* Records for this exercise *
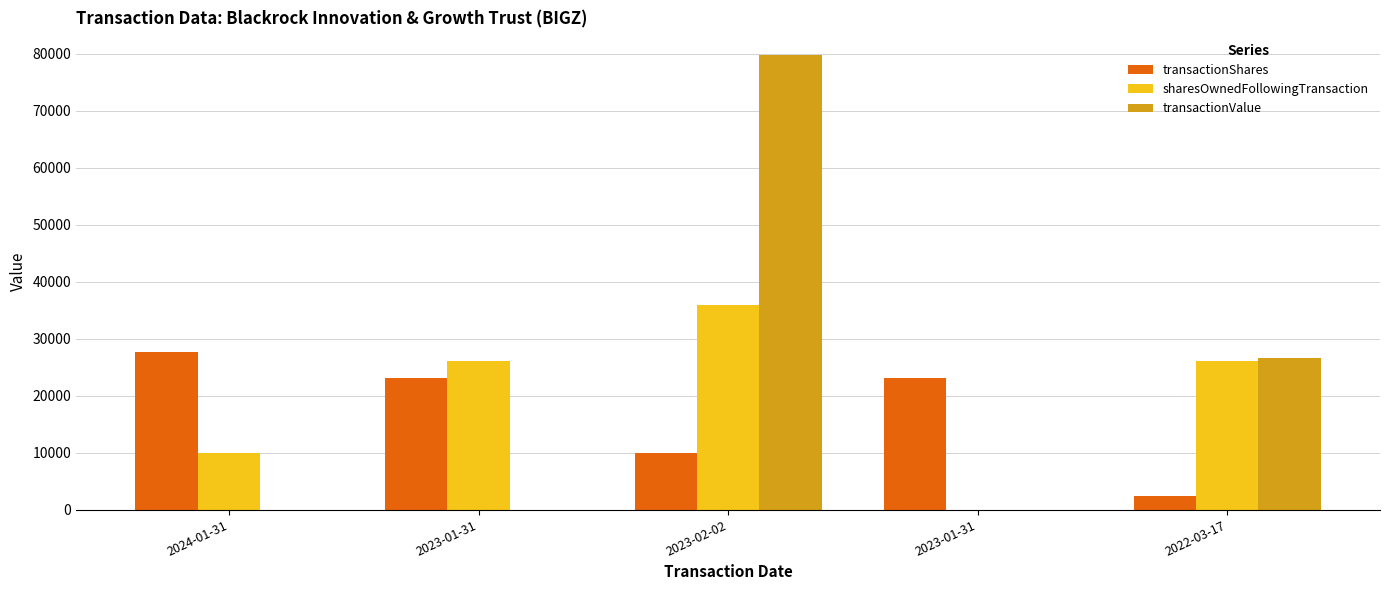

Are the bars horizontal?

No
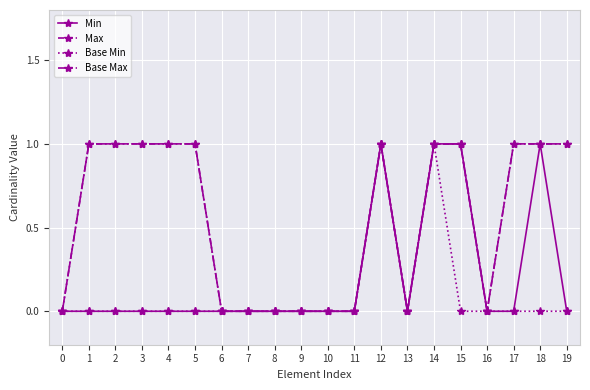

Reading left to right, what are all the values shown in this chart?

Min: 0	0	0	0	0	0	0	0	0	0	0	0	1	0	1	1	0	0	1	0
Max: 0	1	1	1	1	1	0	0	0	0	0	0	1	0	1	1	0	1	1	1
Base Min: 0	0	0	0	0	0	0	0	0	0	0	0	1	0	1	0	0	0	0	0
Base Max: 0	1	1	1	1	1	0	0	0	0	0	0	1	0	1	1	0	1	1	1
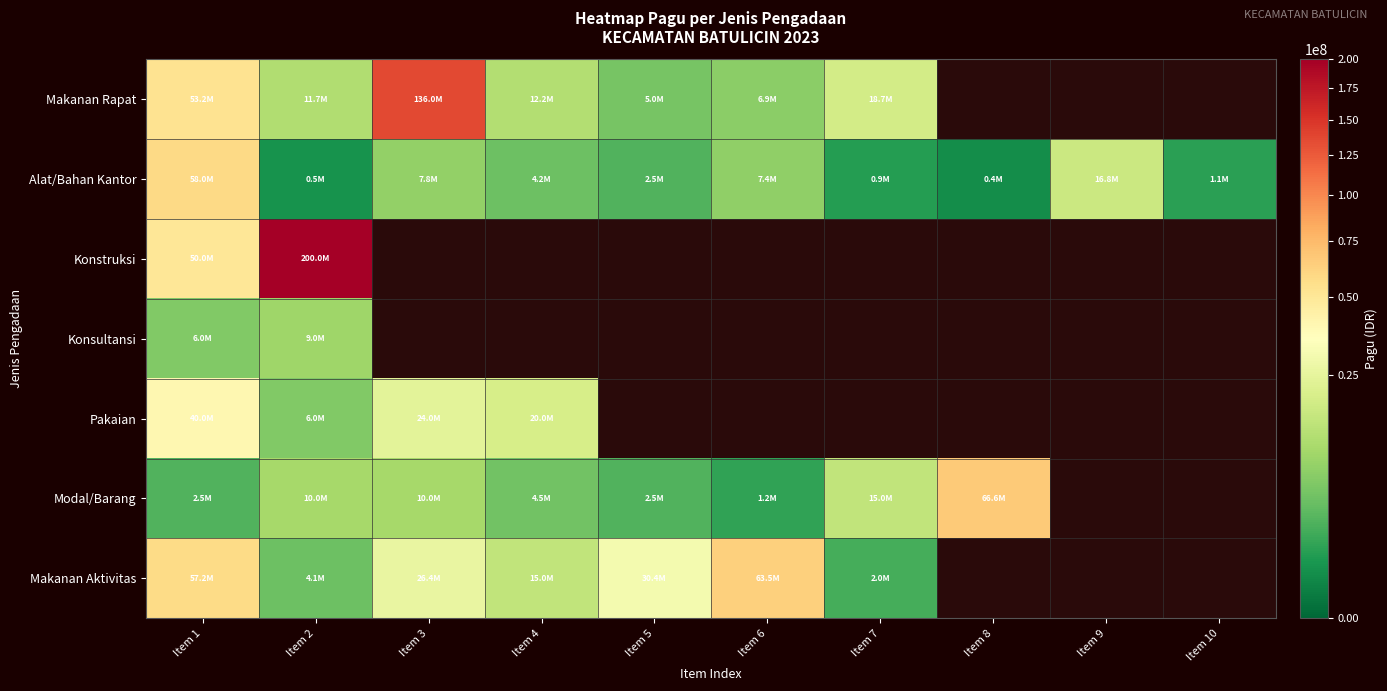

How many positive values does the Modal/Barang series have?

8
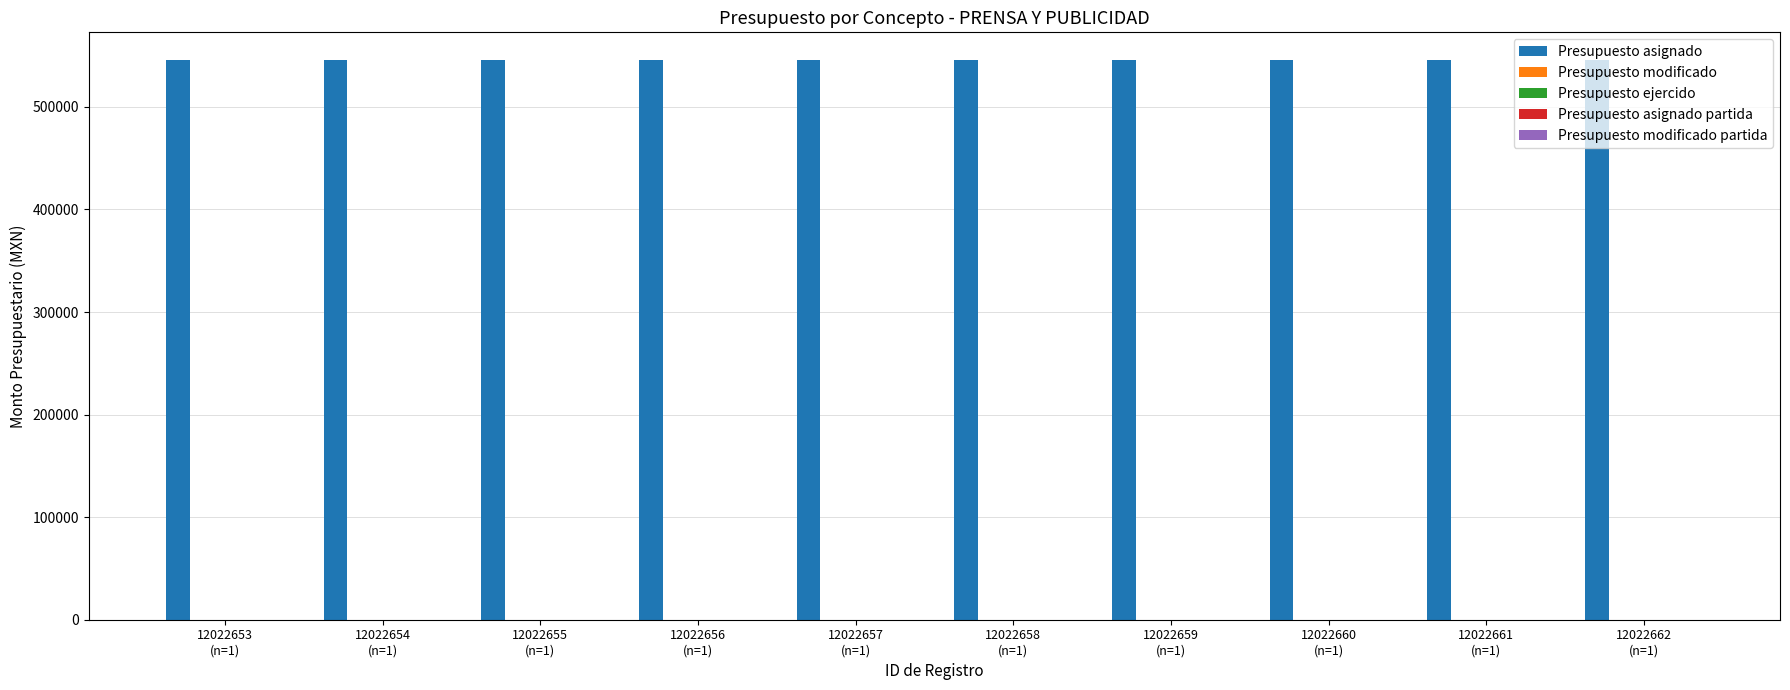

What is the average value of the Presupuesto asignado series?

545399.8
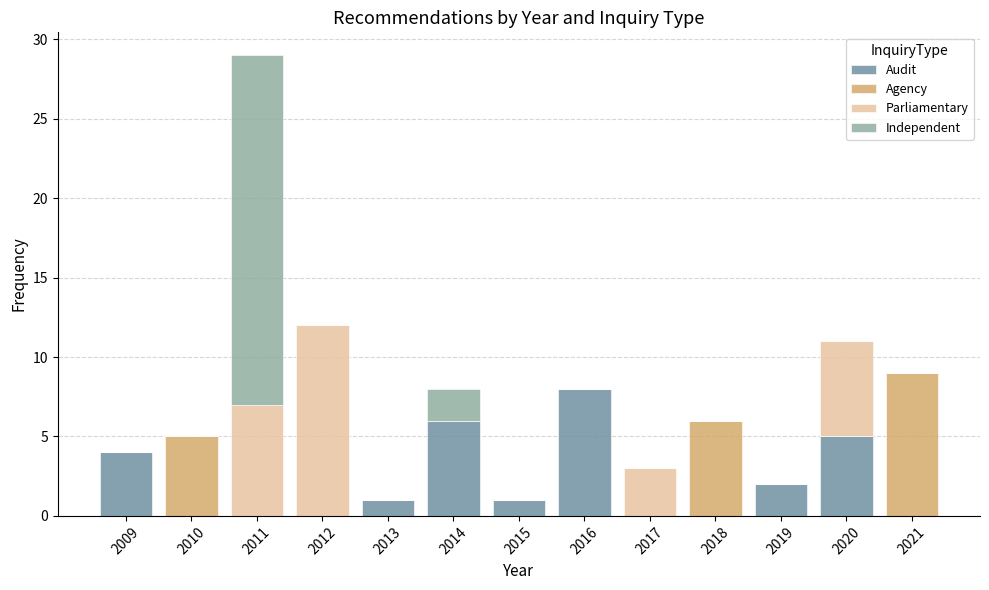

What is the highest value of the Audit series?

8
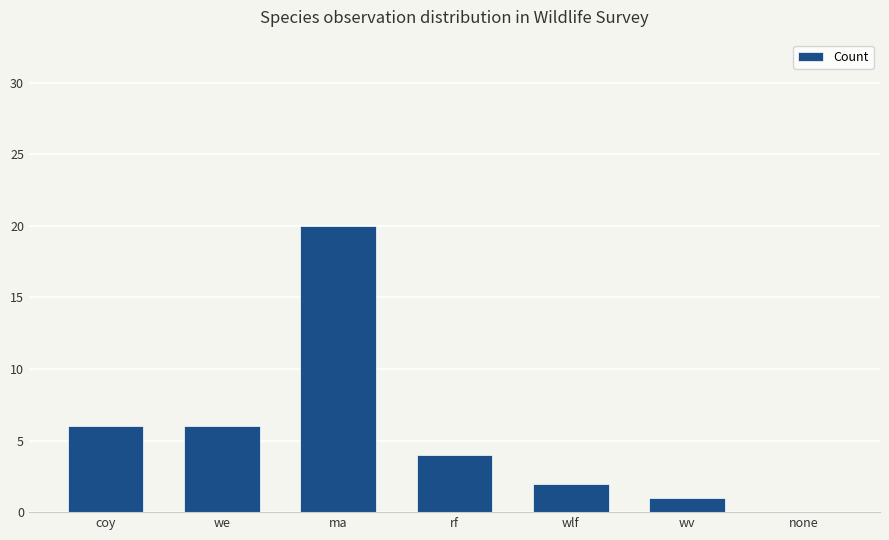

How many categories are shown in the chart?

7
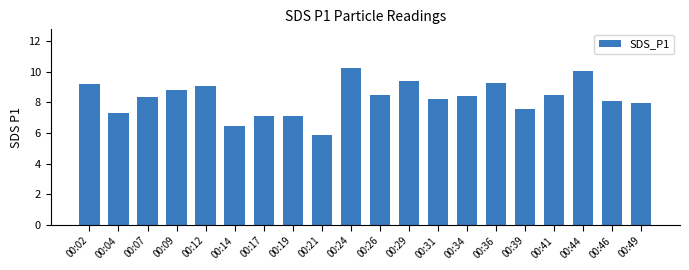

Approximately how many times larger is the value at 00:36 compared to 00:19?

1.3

* What you have to do *
Reproduce every line of the rows above verbatim, omitting the pictures.

* Written answer *
Are the bars horizontal?

No

Reading left to right, what are all the values shown in this chart?

Min: 0	0	0	0	0	0	0	0	0	0	0	0	1	0	1	1	0	0	1	0
Max: 0	1	1	1	1	1	0	0	0	0	0	0	1	0	1	1	0	1	1	1
Base Min: 0	0	0	0	0	0	0	0	0	0	0	0	1	0	1	0	0	0	0	0
Base Max: 0	1	1	1	1	1	0	0	0	0	0	0	1	0	1	1	0	1	1	1

How many positive values does the Modal/Barang series have?

8

What is the average value of the Presupuesto asignado series?

545399.8

What is the highest value of the Audit series?

8

How many categories are shown in the chart?

7

Approximately how many times larger is the value at 00:36 compared to 00:19?

1.3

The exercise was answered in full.